## Objectif 1
Mettez à jour l'extrait sur l'anasynthèse : reproduisez le passage situé entre "La force de" et "qu’est la spiritualité." inclus, en remplaçant "spiritualité" par "quête de sens".
## Objectif 2
D'après l'extrait sur l'anasynthèse, à quels auteurs est attribué le principe organique, écosystémique et cybernétique ?
## Objectif 3
Condensez le paragraphe de l'extrait sur l'anasynthèse qui commence par « Plus encore, le caractère transversal » en conservant ses faits essentiels.

La force de la démarche de l’anasynthèse est qu’il s’agit d’un processus qui permet l’intégration d’« une pluralité de points de vue (synthèse) plutôt que de les morceler en perceptions étroites, trop souvent antagonistes (perception analytique) » (Durand, 1996, p. 16). Déjà ici, on décèle le caractère transdisciplinaire d’une telle démarche où il sera question de mobiliser des connaissances tant dans le champ de la psychologie que de la sociologie, de la philosophie, de l’anthropologie ou encore de l’anthropophilosophie, en plus de celui de l’éducation pour traiter cet objet de recherche aussi complexe que transversal qu’est la spiritualité.

Plus encore, le caractère transversal de l’anasynthèse est mis en évidence par le fait que son processus traverse l’ensemble de la recherche et de son écriture, depuis le début jusqu’à la fin, constituant un tout organique (Chavez, 2005; Sauvé, 1992). En effet, l’évolution de chaque étape enrichit rétroactivement les autres aussi bien en amont qu’en aval selon un processus itératif, conduisant à une restructuration constante des éléments qui constituent la recherche, tant en ce qui concerne les éléments de la problématique et ceux du cadre théorique, le choix et la justification de la méthodologie de recherche, la construction des volets théorique, axiologique et praxéologique du modèle éducationnel. Comme le signalent Charland (2008) et Dumais (2014), l’interdépendance entre les parties de la thèse engendre des rétroactions et nécessite des ajustements constants entre celles-ci au fil des avancées de la recherche. Ainsi, selon le principe organique, écosystémique et cybernétique de Gregory Bateson (1996) puis d’Edgar Morin (2014, 2015), « les avancées dans le développement de nouveaux construits ont amené à faire des révisions et des avancées sur les autres. De cette manière, le tout a évolué à partir de l’évolution de chaque partie et de leurs interrelations » (Charland, 2008, p. 86). L’anasynthèse répond bien ainsi au principe de la complexité dans lequel s’inscrit cette recherche.

## Extraits des entrées
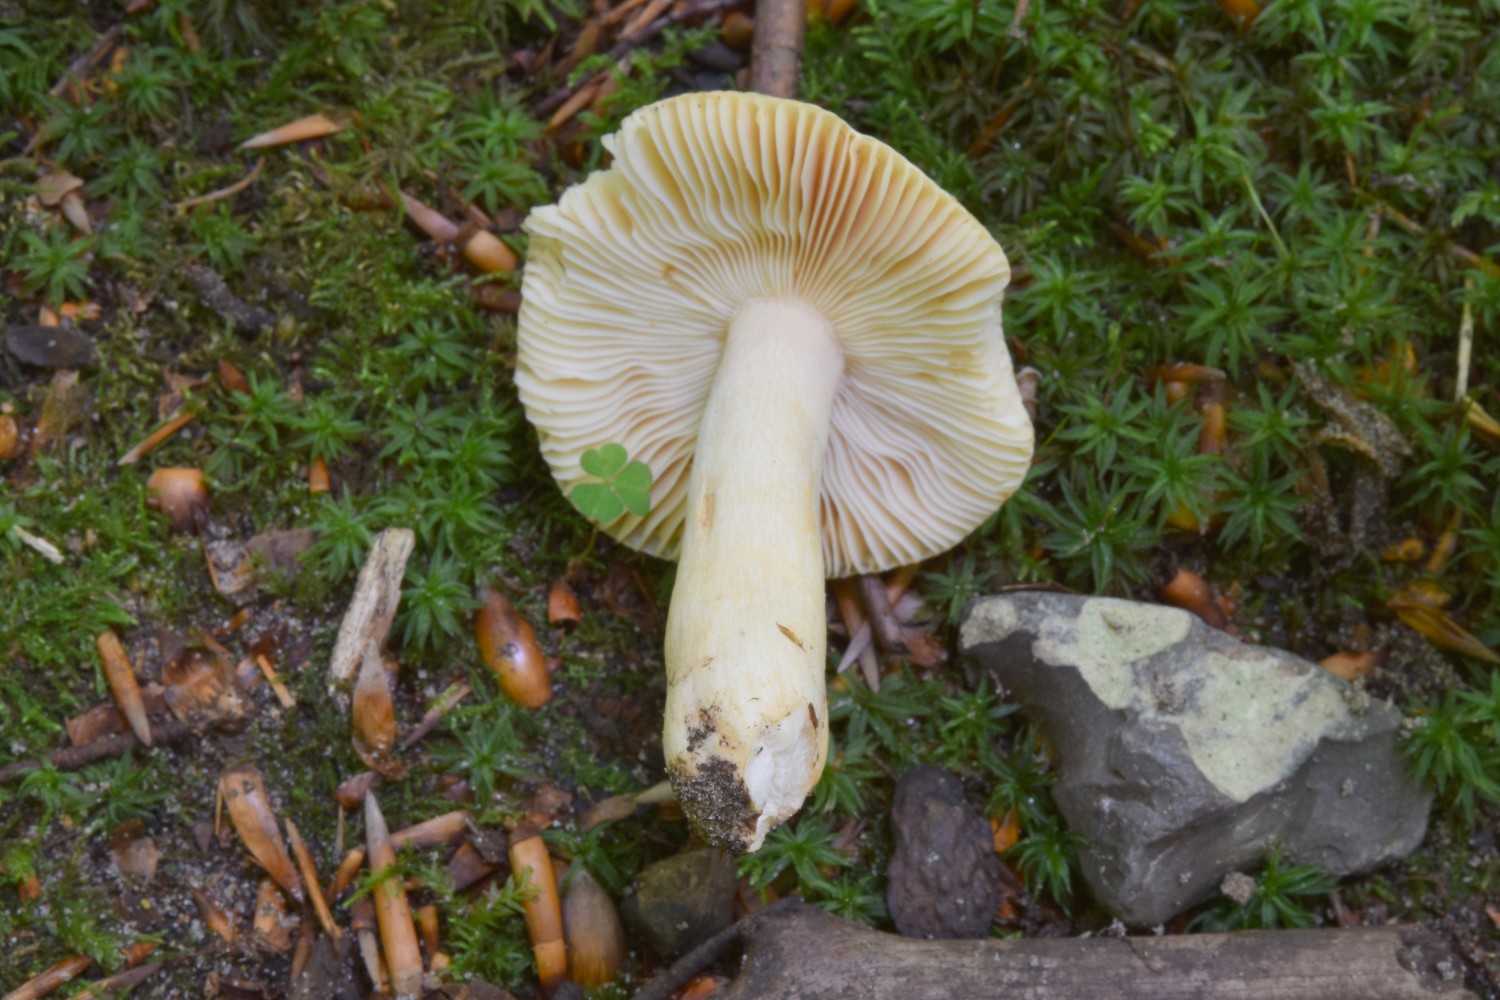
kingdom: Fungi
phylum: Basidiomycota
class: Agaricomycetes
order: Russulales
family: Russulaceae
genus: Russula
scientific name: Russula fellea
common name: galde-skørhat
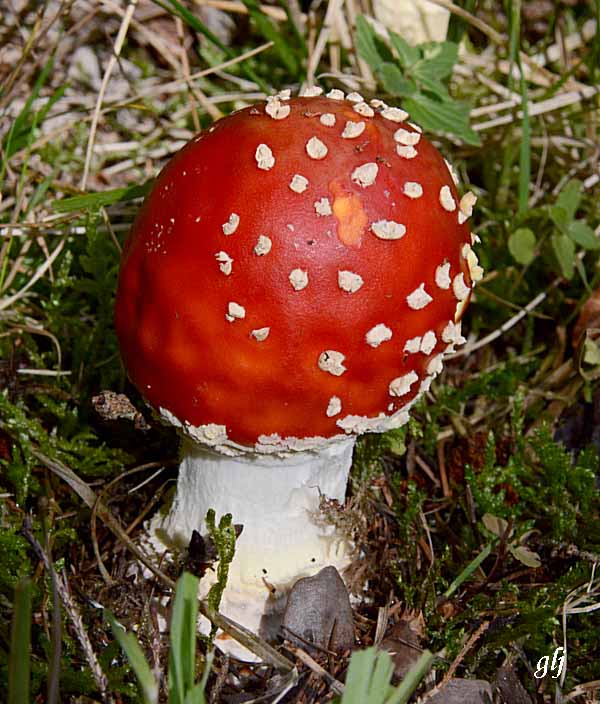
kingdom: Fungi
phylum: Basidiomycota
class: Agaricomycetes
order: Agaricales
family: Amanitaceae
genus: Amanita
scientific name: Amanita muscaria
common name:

## Solution rédigée 1
La force de la démarche de l’anasynthèse est qu’il s’agit d’un processus qui permet l’intégration d’« une pluralité de points de vue (synthèse) plutôt que de les morceler en perceptions étroites, trop souvent antagonistes (perception analytique) » (Durand, 1996, p. 16). Déjà ici, on décèle le caractère transdisciplinaire d’une telle démarche où il sera question de mobiliser des connaissances tant dans le champ de la psychologie que de la sociologie, de la philosophie, de l’anthropologie ou encore de l’anthropophilosophie, en plus de celui de l’éducation pour traiter cet objet de recherche aussi complexe que transversal qu’est la quête de sens.

## Solution rédigée 2
À Gregory Bateson (1996), puis à Edgar Morin (2014, 2015).

## Solution rédigée 3
Le processus de l'anasynthèse traverse toute la recherche et son écriture, du début à la fin, et forme un tout organique (Chavez, 2005; Sauvé, 1992). Selon un processus itératif, chaque étape enrichit les autres en amont comme en aval. Elle restructure ainsi constamment la problématique, le cadre théorique, la méthodologie et les volets théorique, axiologique et praxéologique du modèle éducationnel. Pour Charland (2008) et Dumais (2014), l'interdépendance des parties de la thèse impose des ajustements constants. Conformément au principe organique, écosystémique et cybernétique de Bateson puis de Morin, le tout évolue à partir de chaque partie et de leurs interrelations. L'anasynthèse répond donc au principe de la complexité qui encadre cette recherche.